Special Agent Steve Merrill joined the FBI to fight crime and to help make the world a safer place. But on one particular day last November, he was looking forward to his first day off in nearly a month. An Assistant Legal Attaché in our New Delhi office, Agent Merrill was on his way to play in a cricket tournament when he learned of the unfolding terrorist attack in Mumbai. Suddenly, cricket was the last thing on his mind.
Terrorists had landed on the shoreline of India’s largest city at sundown, armed with automatic weapons and hand grenades. Within hours, buildings were ablaze and civilians were dead. During the three-day siege, more than 170 people were killed and 300 wounded.
Merrill was our first agent on the scene. Amid gunfire and explosions, he established lines of communication with his Indian and intelligence community counterparts, coordinated the arrival of our Rapid Deployment Team, and helped rescue trapped Americans inside the Taj Hotel.

- [DATA LISTING]:
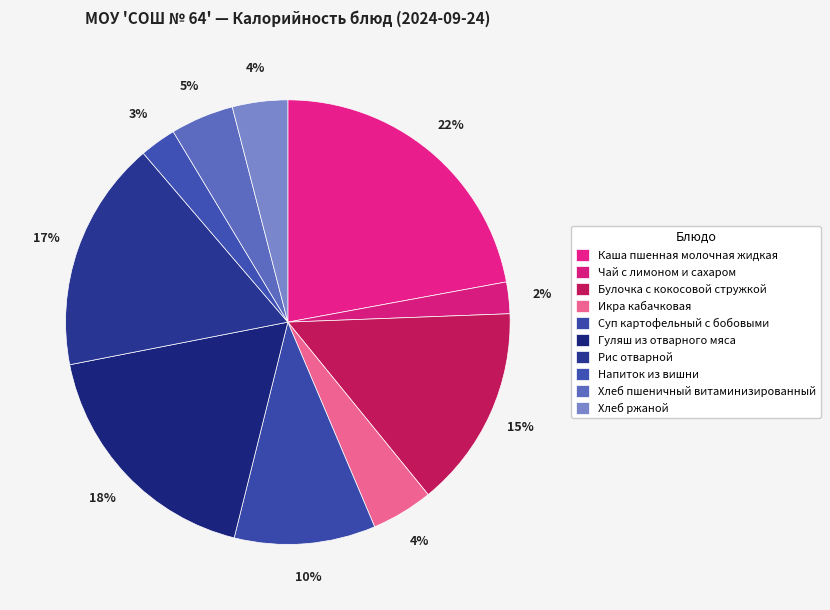

Is there any slice that represents more than half of the pie?

No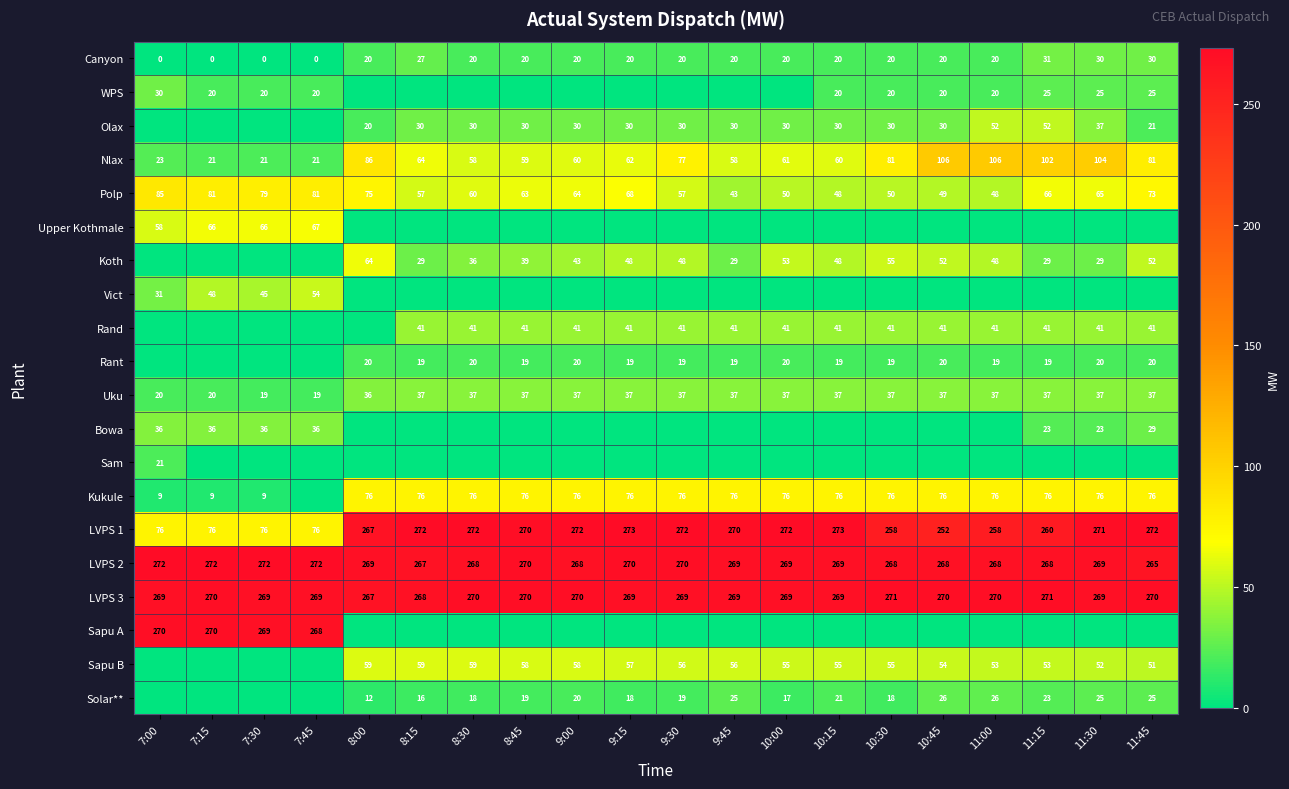

What is the difference between the maximum and second lowest values in the LVPS 1 series?

197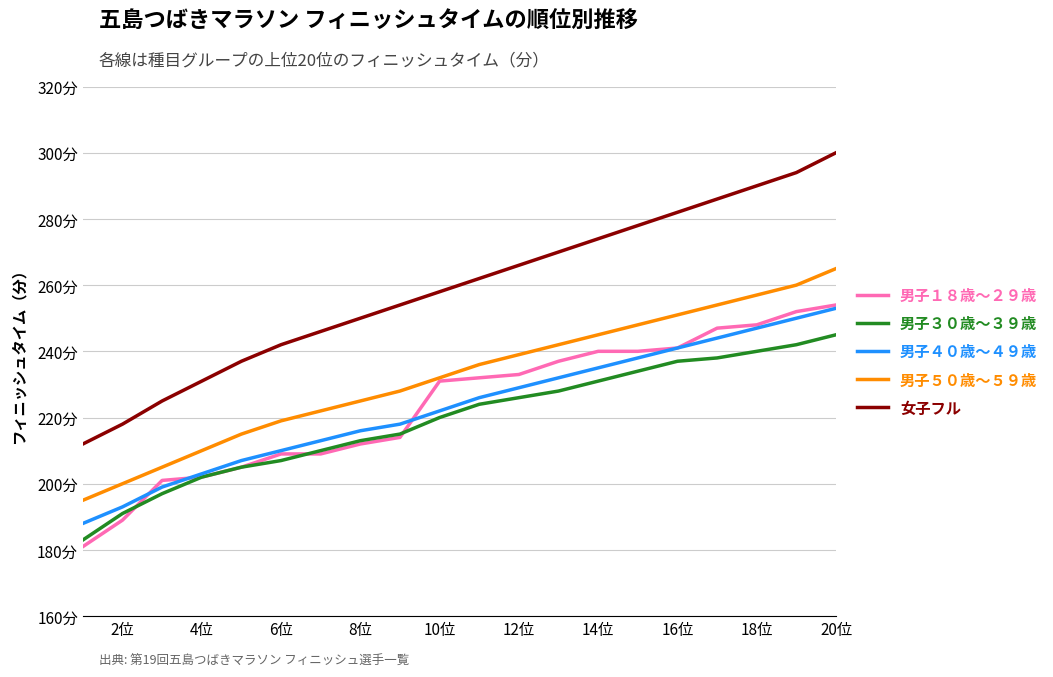

Does the chart have visible grid lines?

Yes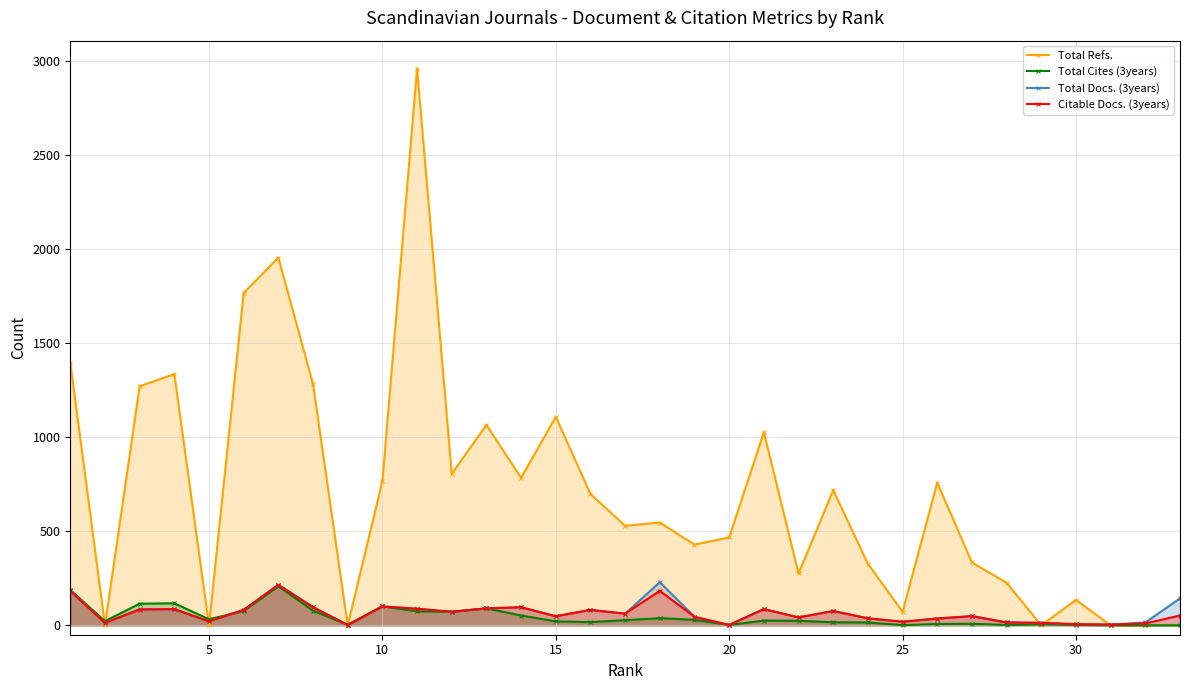

How many lines are shown in the chart?

4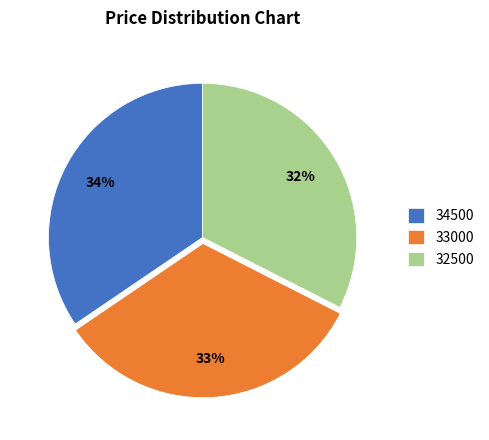

How many segments does this pie chart have?

3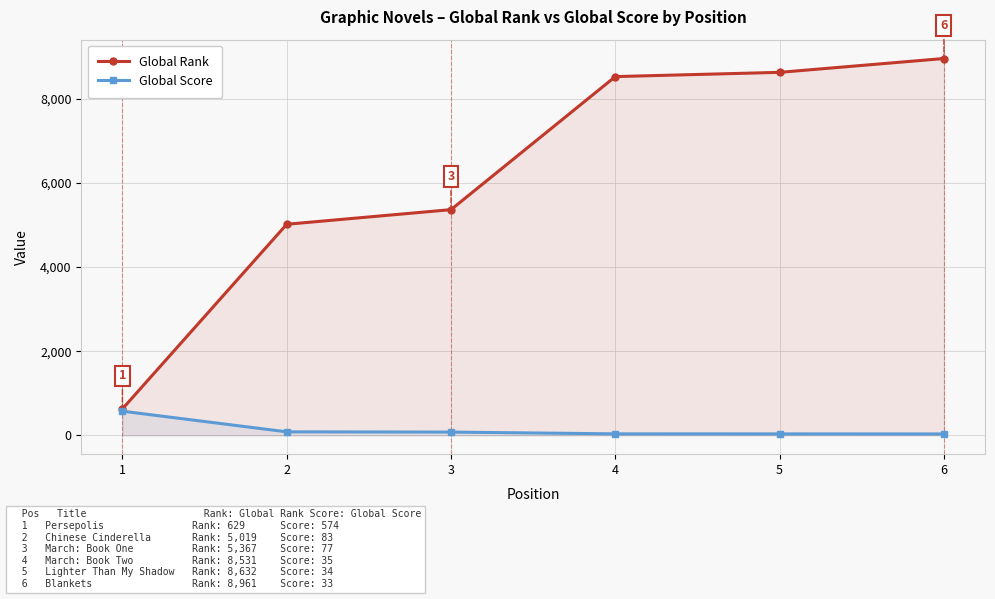

Does the chart display data point markers on the line(s)?

Yes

- [INSTRUCTION 1]:
Set down the stretch of the Mumbai attack passage from "Special Agent Steve" through "on his mind.", copying it word for word.
- [INSTRUCTION 2]:
Please take the Mumbai attack passage further, picking up right after its final sentence.
The entries come from a separate source.

- [REPLY 1]:
Special Agent Steve Merrill joined the FBI to fight crime and to help make the world a safer place. But on one particular day last November, he was looking forward to his first day off in nearly a month. An Assistant Legal Attaché in our New Delhi office, Agent Merrill was on his way to play in a cricket tournament when he learned of the unfolding terrorist attack in Mumbai. Suddenly, cricket was the last thing on his mind.

- [REPLY 2]:
The story of Agent Merrill’s efforts—and our role in the Mumbai investigation—was told by Director Robert Mueller on Monday during a speech at the Council on Foreign Relations in Washington. His remarks offer a snapshot of today’s FBI at work: internationally-based, intelligence-driven, fighting an endlessly changing and challenging universe of threats. One day we’re dealing with a brazen terror attack across the ocean; the next—as the Director also discussed—we’re sending our community outreach experts across the country to talk with immigrant families whose sons may be enticed to return to their homeland of Somalia to join the cause of violent extremists.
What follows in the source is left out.